September is the awareness month for Muscular Dystrophy – a group of genetic diseases that cause progressive weakness and loss of muscle mass. People often associate muscular dystrophy with a childhood disease; and while Duchenne muscular dystrophy is one of the most prevalent forms, there are in fact over 150 different types of muscular dystrophies that affect both children and adults. 

In addition to a paediatric clinic that treats children affected by muscle disorders, London Health Sciences Centre (LHSC) offers a neuromuscular clinic that includes following adults affected by various types of muscular dystrophy.

Dr. Shannon Venance, neurologist at LHSC, along with Dr. Anita Florendo-Cumbermack and nurse practitioner, Wilma Koopman, lead the adult care team for muscular dystrophy within the neuromuscular clinic. While the clinic follows about 600-700 patients with inherited myopathies ranging in age from the late teens to early 80s, patients generally fall into two peaks.

“We will typically see new patients enter our care either as young adults in their late teens and early 20s that are either transitioning from paediatric care or have the initial onset of symptoms, or those in their 40s-60s with a later onset,” says Venance. “The age at which symptoms begin to present is one marker that helps us to narrow the field of which type of muscular dystrophy someone might have.”

LHSC’s neuromuscular clinic works closely with our medical genetics program to help determine a diagnosis for patients and will then put a management plan into place. Treatment varies depending on the type of muscular dystrophy and to date is largely supportive. While there is no cure as yet, medications, assistive devices and therapy can help manage symptoms and improve function for those living with a chronic disease such as muscular dystrophy.

In addition to diagnosis and management, the clinic provides important support for patients. 

“There are so many great community-based resources that are available through places like Muscular Dystrophy Canada, our local Participation Houses and the Canadian Neuromuscular Disease Registry,” says Venance. “By connecting our patients to these resources they are able to access a range of opportunities and supports, such as having appropriate supportive care at home, or participating in clinical research trials.” 
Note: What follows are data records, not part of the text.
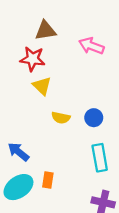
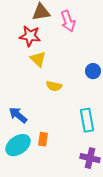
pink arrow: (91, 46) -> (68, 21), moved, turned -130
blue circle: (94, 118) -> (93, 71), moved

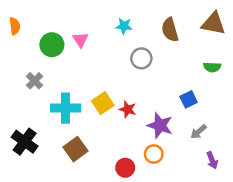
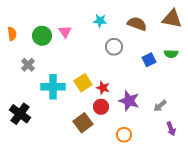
orange semicircle: (15, 26) -> (12, 34), moved
brown semicircle: (170, 30) -> (137, 24), turned 126
blue square: (189, 99) -> (149, 60), moved
brown square: (76, 149) -> (83, 123), moved
orange circle: (154, 154) -> (124, 135), moved
red circle: (125, 168) -> (101, 107), moved

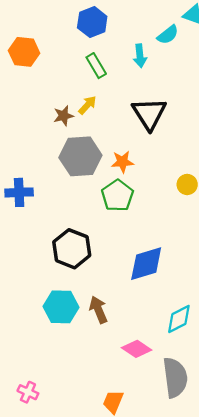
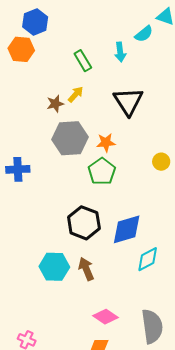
blue hexagon: (92, 22) -> (35, 22), moved
black hexagon: (72, 249) -> (84, 223), moved
cyan diamond: (179, 319) -> (148, 259), moved
pink diamond: (137, 349) -> (105, 317), moved

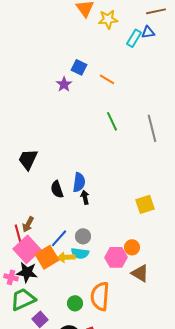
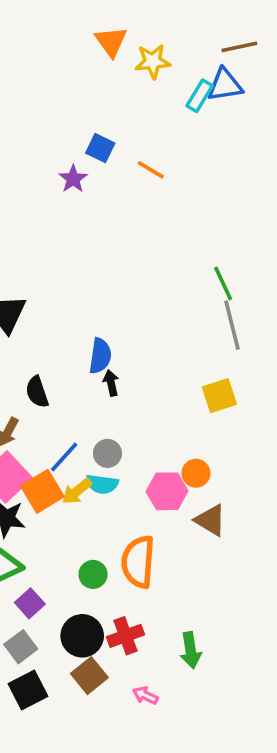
blue triangle: (148, 32) -> (225, 85), size x1.5
green line: (112, 121) -> (223, 284), moved
gray line: (152, 128) -> (232, 325), moved
black semicircle: (57, 189) -> (37, 392), moved
yellow arrow: (66, 257) -> (77, 491), turned -36

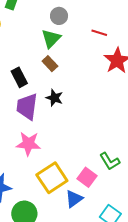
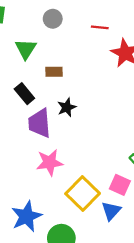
green triangle: (51, 39) -> (26, 49), moved
brown rectangle: (50, 64) -> (54, 72), turned -35
black star: (54, 98) -> (67, 107), turned -30

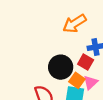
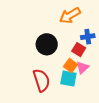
black circle: (61, 67) -> (47, 44), moved

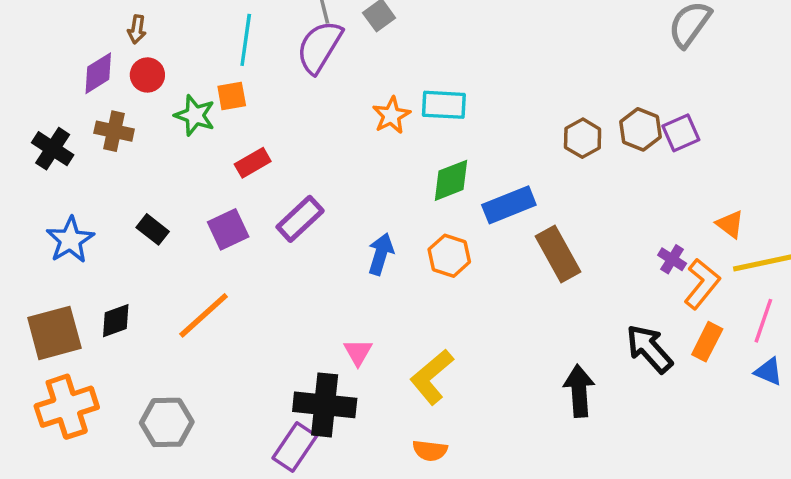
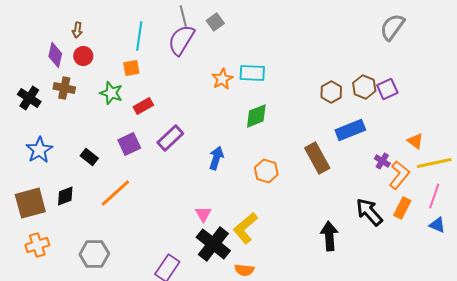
purple diamond: (98, 73) -> (55, 55), turned -45
green star: (195, 115) -> (111, 93), moved
blue rectangle: (509, 205) -> (350, 130), moved
black rectangle: (153, 229) -> (89, 157), moved
orange hexagon: (449, 256) -> (266, 171), moved
black cross: (325, 405) -> (213, 244), moved, turned 32
orange cross: (67, 407) -> (37, 245), size x0.7

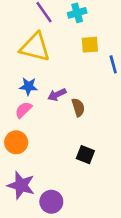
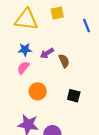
yellow square: (90, 45) -> (57, 13), moved
orange circle: (16, 142) -> (38, 91), moved

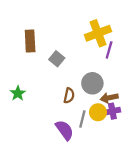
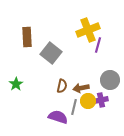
gray square: (57, 59) -> (51, 53), size x1.5
gray circle: (92, 83) -> (110, 80), moved
brown arrow: (109, 98) -> (81, 88), moved
purple semicircle: (65, 130) -> (58, 117), turned -36

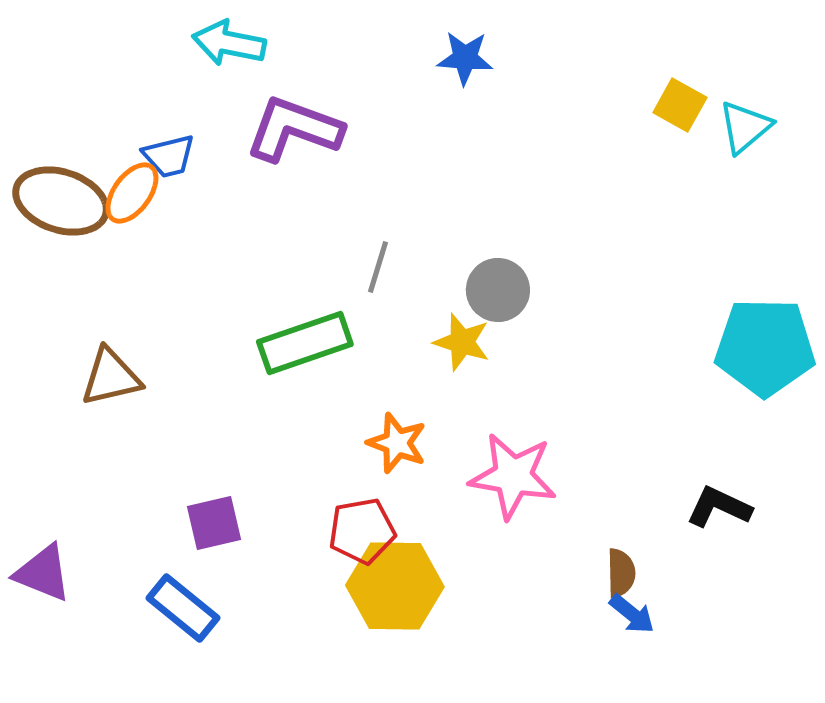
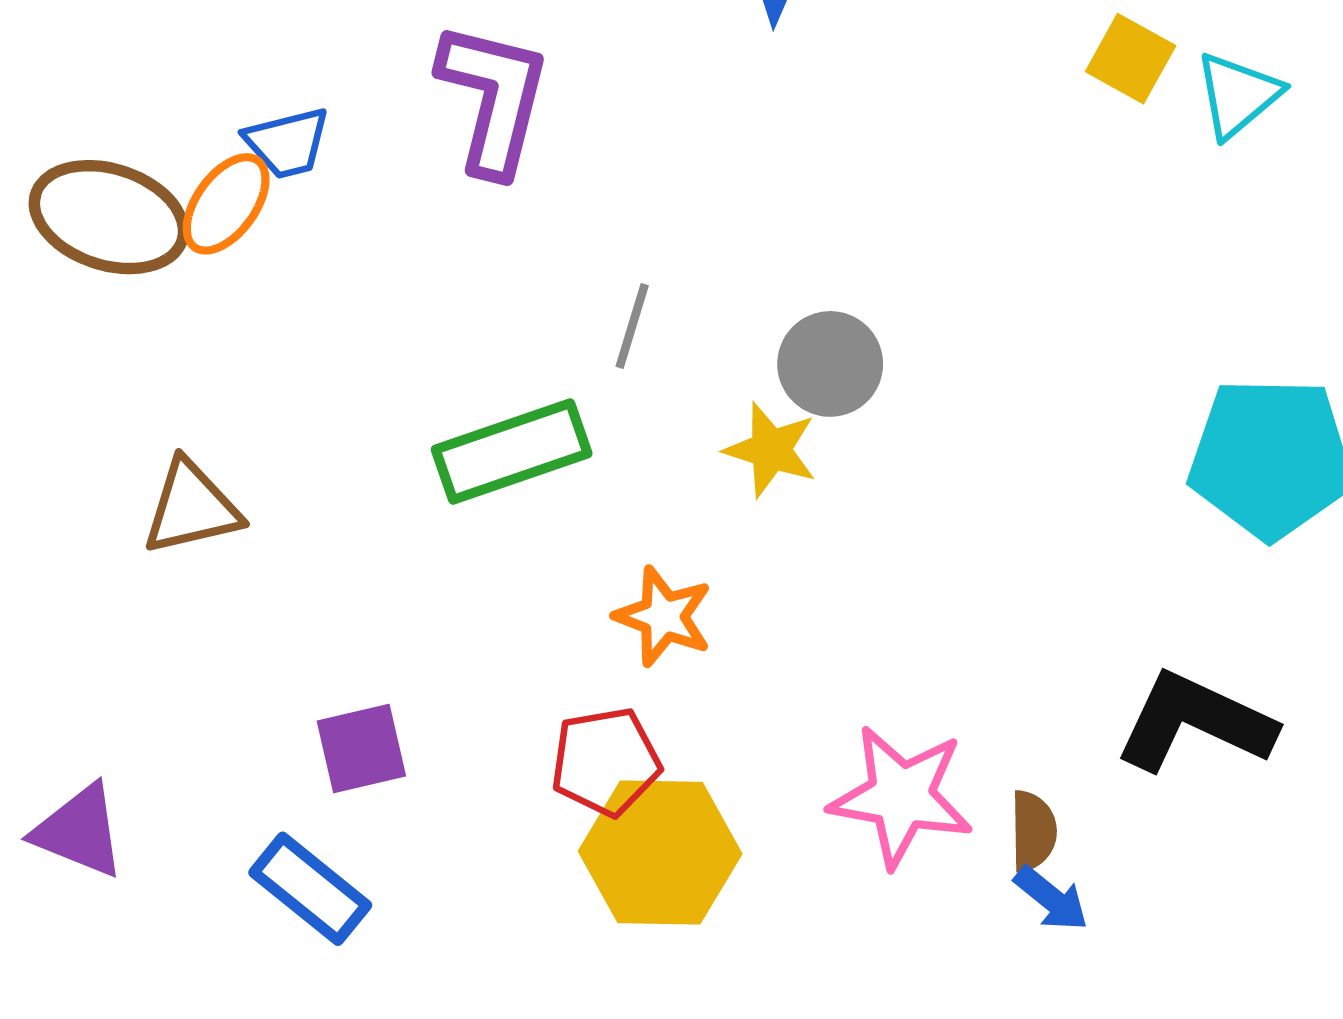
purple L-shape: (294, 129) -> (493, 98), turned 84
pink star: (513, 476) -> (901, 796), moved
black L-shape: (719, 507) -> (1195, 722), size x1.5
As well, the team works hard to ensure patients have a seamless experience when they come to the clinic. Often patients will need to attend more than the neuromuscular clinic to address medical issues that are exacerbated by muscular dystrophy, such as breathing, swallowing, and/or challenges with mobility. The team works cross-functionally with staff and physicians in these other areas to align appointments so that patients are able to meet with all of their health-care providers in a single trip to the hospital.

Venance adds, “Despite not having disease modifying or curative treatments, patients and families still find value coming to the clinic and I think that speaks volumes about the significance of the supportive care that is provided. For me, that value goes both ways. I think I’ve learned the most about muscular dystrophies from my patients – they bring a lived experience that you can’t replicate through textbooks and research papers.”

The hope for disease modifying or curative treatments remains, particularly as our understanding of medical genetics and epigenetics continues to expand.

“Knowledge in the field of medical genetics and epigenetics has grown exponentially over the last decade,” says Venance. “We now have an enzyme replacement therapy that is slowing down the progression of one specific myopathy that we didn’t have 10 years ago, so there is great hope that in the next decade we’ll come up with treatments that may not necessarily cure, but could greatly slow the advancement of other neuromuscular diseases as well.”